→ Text extract
# # # # #

Well, Uber is an exception to this rule apparently.

The way I read the GP, they're just saying that LLCs are good to be used for gambling.


Not OP. But that’s a hypothetical for a company who is already in business and is betting on a product. Right? Like Sony betting on the next gen console by selling it at a $100 loss but then make it up later when they take hold of the market. But that’s Sony and one of their products. I see Moral Hazard as an example of that.

Nowadays it’s almost every company betting their whole business hoping that their product will come out on top or they’ll let the public pay for the debt through IPOs.


In technical terms, the correct formula to use is E(max(CF,0)), not max(E(CF),0). In the words of the Merton model, equity in a limited liability company behaves like a call option on its assets/cash flow. In reality, these may follow a far more complex process than a geometric Brownian motion with drift as in the Merton model, but that only changes how you compute the expectation in the formula, not the formula itself.


> a new generation of people

For example, the generation that remembered the Great Depression and its aftermath did not fully pass from power till around 1990, for instance the elder President Bush.

After that the risks did not seem so great.


I think this is a lot of why the 50s and 60s is remembered so fondly by many people in the United States. Of course there were lots of major problems at that time and a lot of that fondness is just nostalgia, but I think there are legitimate reasons to think that way. The amount of turmoil and first hand mistakes that generation had to live through early on in their lives was pretty staggering, and I think the high stakes consequences and first hand experience of what it means to make unnecessary risks, while also experiencing the unavoidability of risk, lead a disproportionate number of people in that generation turning out as good/effective leaders and team members. Basically I think that whole hard times create strong men, strong men create good times, good times create weak men, weak men create bad times thing is probably true, and it probably applies as much to economic bubbles as it does to politics/times in general.


Wouldn't that logic mean the recession will ultimately lead to Gen Y being good/effective leaders?

Personally, I'd counter it was the inequality compression caused by WWII that lead to the prosperity of the 50s and 60s.

Or in other words, on the timescale of decades, the mob of capital doesn't act in its own best interests. Because individual greed overcomes sustainability.


> Personally, I'd counter it was the inequality compression caused by WWII that lead to the prosperity of the 50s and 60s.

I think it was the entire productive capacity of the remaining world being bombed to destruction was the reason the USA experienced prosperity during that period. The US dollar becoming the international reserve currency probably helped also.


Yes, I think the near monopoly on manufacturing that the US had after the war was a huge part of the pursuing prosperity. I don't know that much about the history of the US Dollar as the world's reserve currency, but that was probably a large factor as well.

Just to clarify, I'm not trying to make the claim that the US was prosperous during that period solely because I think the war created more conscientious people. But I do think part of the reason you saw that prosperity distributed better and had things like pensions was because people back then had a better sense of what the cost of NOT distributing more fairly is, along with a better sense of the importance of camaraderie. That's an admittedly romantic view of the time, but I think there's truth to it. Widespread adoption of computers has lead to huge increases in prosperity after that period, and I think part of the reason that hasn't be shared is that the generations since then are more child like and have less of a sense of responsibility.

# # # # #

→ Given entries
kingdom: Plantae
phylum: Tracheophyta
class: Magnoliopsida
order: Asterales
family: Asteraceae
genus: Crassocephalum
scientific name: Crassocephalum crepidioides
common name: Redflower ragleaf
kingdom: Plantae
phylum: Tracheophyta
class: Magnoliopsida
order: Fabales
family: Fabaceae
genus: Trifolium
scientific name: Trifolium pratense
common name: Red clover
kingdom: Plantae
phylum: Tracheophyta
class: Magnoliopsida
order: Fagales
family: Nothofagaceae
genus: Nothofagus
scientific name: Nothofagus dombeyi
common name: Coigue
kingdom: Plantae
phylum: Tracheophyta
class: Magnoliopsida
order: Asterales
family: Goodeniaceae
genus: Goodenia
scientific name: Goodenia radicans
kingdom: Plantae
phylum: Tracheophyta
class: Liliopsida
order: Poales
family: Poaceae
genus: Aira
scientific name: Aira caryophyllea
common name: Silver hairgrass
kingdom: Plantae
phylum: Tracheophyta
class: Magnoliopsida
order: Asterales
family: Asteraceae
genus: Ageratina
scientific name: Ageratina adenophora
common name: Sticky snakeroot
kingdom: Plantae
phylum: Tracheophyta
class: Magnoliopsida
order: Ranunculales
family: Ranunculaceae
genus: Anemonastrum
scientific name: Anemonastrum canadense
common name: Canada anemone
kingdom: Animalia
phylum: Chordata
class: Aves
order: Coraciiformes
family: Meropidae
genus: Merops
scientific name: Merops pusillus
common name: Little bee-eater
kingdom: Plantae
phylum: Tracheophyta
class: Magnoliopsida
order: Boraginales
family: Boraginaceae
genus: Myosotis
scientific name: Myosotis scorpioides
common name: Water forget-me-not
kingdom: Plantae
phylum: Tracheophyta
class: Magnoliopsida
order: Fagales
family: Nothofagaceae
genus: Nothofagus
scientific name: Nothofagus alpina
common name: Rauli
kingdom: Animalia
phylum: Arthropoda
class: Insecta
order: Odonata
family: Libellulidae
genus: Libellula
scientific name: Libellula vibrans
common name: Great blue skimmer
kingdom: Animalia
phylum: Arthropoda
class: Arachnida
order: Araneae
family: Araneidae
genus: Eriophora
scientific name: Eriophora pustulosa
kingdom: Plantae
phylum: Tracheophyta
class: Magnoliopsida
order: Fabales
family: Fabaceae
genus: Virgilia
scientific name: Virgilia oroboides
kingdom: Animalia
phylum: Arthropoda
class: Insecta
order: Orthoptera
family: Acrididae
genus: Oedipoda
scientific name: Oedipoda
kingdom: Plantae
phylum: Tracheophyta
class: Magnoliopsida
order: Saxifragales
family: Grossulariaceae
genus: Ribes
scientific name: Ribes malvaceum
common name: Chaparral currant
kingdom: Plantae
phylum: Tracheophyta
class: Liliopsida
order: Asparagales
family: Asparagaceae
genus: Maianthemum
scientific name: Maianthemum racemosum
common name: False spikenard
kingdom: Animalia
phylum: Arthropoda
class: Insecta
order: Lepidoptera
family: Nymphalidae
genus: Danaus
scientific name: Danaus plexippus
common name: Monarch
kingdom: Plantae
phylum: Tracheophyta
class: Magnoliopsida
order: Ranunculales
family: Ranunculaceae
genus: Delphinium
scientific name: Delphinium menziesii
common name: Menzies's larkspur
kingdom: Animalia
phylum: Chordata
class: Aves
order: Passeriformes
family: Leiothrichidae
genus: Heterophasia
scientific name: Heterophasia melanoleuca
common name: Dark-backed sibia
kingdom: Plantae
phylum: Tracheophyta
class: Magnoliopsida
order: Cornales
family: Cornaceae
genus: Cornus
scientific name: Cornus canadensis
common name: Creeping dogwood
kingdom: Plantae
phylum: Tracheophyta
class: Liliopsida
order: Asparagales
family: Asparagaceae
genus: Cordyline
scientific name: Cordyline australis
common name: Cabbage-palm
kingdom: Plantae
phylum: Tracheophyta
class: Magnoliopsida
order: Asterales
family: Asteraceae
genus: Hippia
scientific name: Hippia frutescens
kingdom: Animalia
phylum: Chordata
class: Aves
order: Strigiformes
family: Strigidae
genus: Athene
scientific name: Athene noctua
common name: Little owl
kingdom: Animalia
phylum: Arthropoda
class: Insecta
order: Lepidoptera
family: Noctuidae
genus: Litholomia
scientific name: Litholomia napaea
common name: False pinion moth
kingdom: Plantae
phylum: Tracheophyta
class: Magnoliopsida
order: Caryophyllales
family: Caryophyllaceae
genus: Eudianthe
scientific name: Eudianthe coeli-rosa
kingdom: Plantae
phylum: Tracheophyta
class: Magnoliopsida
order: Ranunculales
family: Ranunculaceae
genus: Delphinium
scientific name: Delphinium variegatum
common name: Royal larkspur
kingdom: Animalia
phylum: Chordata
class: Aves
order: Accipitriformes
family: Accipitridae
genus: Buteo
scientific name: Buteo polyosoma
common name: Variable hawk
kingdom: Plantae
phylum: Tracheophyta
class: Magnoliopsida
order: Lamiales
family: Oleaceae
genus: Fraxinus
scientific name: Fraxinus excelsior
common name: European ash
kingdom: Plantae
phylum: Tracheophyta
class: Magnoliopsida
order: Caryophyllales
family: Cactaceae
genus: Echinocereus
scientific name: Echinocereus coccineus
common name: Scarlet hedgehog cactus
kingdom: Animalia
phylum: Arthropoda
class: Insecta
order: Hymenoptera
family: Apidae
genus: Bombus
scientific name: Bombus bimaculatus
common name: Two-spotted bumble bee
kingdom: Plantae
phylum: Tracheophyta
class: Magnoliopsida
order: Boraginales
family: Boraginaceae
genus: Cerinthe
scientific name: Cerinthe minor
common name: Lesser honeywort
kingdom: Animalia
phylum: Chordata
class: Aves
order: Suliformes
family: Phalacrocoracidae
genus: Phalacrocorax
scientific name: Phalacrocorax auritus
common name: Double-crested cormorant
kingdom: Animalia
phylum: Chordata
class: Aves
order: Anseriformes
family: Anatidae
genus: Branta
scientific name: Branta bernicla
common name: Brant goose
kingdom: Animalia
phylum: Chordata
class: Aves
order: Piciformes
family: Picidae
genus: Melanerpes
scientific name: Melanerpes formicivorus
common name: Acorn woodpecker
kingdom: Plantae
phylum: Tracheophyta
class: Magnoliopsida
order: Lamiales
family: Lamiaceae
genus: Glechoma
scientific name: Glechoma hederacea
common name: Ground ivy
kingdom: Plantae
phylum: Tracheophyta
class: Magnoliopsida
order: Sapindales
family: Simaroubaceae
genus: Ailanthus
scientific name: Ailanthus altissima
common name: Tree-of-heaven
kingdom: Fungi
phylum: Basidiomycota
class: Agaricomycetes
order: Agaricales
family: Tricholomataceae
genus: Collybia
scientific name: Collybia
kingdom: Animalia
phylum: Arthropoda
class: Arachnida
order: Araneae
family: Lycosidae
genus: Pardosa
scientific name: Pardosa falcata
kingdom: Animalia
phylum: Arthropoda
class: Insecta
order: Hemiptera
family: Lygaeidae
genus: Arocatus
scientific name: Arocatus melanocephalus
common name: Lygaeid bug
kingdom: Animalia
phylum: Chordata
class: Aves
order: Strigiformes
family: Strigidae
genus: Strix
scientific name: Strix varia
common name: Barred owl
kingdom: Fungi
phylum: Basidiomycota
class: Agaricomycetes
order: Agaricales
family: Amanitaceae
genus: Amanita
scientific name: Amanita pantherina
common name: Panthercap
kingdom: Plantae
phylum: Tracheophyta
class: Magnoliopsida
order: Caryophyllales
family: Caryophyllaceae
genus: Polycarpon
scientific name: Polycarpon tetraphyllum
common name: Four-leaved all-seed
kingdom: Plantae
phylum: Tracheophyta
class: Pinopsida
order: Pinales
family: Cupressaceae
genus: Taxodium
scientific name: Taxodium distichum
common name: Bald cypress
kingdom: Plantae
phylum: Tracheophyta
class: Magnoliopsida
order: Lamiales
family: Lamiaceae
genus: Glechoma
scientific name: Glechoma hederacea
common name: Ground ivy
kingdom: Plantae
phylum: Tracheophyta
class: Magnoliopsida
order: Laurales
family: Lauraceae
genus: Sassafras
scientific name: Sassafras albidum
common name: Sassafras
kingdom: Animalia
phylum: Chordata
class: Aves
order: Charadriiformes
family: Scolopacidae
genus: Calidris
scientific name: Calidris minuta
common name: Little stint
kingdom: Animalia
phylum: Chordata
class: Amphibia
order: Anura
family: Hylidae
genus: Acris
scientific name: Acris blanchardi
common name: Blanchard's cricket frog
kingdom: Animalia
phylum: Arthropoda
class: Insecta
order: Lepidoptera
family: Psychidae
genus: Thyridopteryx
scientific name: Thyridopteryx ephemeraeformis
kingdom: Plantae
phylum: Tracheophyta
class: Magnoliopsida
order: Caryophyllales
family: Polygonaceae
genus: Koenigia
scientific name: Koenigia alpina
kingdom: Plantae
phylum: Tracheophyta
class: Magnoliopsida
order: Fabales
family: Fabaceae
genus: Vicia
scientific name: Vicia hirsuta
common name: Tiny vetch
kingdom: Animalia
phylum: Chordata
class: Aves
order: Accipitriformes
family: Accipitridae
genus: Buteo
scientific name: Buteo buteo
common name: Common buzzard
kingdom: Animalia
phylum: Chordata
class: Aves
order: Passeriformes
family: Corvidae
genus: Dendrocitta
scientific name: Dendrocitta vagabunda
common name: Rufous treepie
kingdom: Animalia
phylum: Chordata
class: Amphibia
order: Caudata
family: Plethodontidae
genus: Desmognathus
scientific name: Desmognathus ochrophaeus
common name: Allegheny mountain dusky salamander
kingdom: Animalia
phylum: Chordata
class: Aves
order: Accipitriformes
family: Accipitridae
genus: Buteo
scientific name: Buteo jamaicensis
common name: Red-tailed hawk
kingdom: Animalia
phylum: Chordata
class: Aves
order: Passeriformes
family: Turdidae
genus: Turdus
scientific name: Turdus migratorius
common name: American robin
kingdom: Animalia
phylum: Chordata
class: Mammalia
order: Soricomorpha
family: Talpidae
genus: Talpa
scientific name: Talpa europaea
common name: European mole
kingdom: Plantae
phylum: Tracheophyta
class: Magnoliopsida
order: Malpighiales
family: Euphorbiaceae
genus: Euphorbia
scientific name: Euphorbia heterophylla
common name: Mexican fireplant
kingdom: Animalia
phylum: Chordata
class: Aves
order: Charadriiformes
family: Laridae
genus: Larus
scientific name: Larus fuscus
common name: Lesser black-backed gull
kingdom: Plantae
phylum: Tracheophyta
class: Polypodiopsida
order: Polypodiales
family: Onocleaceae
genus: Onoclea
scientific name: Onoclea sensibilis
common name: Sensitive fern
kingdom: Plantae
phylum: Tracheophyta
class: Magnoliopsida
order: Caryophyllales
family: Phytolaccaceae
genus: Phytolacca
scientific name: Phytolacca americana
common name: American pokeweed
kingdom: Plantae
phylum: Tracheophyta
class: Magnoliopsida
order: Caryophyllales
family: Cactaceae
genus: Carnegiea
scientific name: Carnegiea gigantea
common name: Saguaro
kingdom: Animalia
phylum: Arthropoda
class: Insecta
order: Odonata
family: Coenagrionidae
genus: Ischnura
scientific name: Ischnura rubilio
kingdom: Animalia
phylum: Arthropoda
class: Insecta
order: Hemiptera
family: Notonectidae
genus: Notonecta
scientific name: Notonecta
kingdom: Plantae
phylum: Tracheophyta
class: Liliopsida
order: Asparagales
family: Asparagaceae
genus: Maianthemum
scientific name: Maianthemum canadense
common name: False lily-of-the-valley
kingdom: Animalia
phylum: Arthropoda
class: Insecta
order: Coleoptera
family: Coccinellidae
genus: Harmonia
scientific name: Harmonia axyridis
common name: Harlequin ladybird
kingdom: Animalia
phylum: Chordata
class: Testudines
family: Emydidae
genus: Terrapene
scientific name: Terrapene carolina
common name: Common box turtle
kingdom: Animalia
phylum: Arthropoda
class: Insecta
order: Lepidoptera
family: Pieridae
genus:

# # # # #

→ What this exercise asks
1 > Recast the records from the line containing "genus: Bombus" through the line containing "common name: Lesser honeywort", inclusive, as a numbered list, omitting any blank lines.
2 > Continue the thread on economic risk and postwar prosperity from its final sentence.
The discussion text and the taxonomy records are independent of each other.

→ Task-by-task results
1 >
1. genus: Bombus
2. scientific name: Bombus bimaculatus
3. common name: Two-spotted bumble bee
4. kingdom: Plantae
5. phylum: Tracheophyta
6. class: Magnoliopsida
7. order: Boraginales
8. family: Boraginaceae
9. genus: Cerinthe
10. scientific name: Cerinthe minor
11. common name: Lesser honeywort

2 >
Not necessarily; I think the type of bad times experienced and how the majority of people need to act in order to weather them play a big part in how it affects their character.

Although obviously war is horrible and hugely detrimental on net, I think the one silver lining is that you are put into life threatening situations in which you NEED to trust the people around you. Political backstabbing, greed, brown nosing, refusal to take responsibility, laziness... these will get you and/or the people around you killed. I believe people that go through that tend to put more emphasis on creating healthy, sustainable, working organizations than their own self aggrandizement.

When people come on hard times during recessions, I don't think the dynamics are such that it makes strong people, necessarily, or that it offsets selfish impulses in the same way something deeply scaring and emotionally impactful like war can. But I do think people that come out from recessions figure out what lead to the bad times, and generally come out stronger in that they're less likely to repeat the same mistakes.


It's a fair point.

You can't serve next to folks in combat situations and look at "others" with quite the same distain as is evidenced today.


Doesn't said company still have assets? At some point, the company can just dissolve and liquidate its assets. Assuming the assets are worth more then the companies debt, this leaves something to distribute to shareholders.


If the company hasn’t been cash flow positive over its lifetime, it is unlikely that the assets will be worth more than the debts.

Investments in machinery almost invariably depreciate significantly the moment they are bought, and salaries paid to personnel, electricity to power the lights in your office building, money spent on legal, etc, all lead to zero assets.

It can happen if most of the assets are products the company made, and the company can produce them below market value, but then, why would it have have products in store, and not sell them?

There are exceptions, but they’re easily recognized. On the one hand there’s seasonal demand: companies growing Christmas trees, or producing umbrellas, hockey skates, etc.

On the other hand, there’s companies with long production times such as whiskey distillers or factories building nuclear plants.


Well, this is why it makes a lot more sense for startups to raise equity versus debt typically. There could be some exceptions such as using the debt to buy required hard assets, but typically, it makes very little sense.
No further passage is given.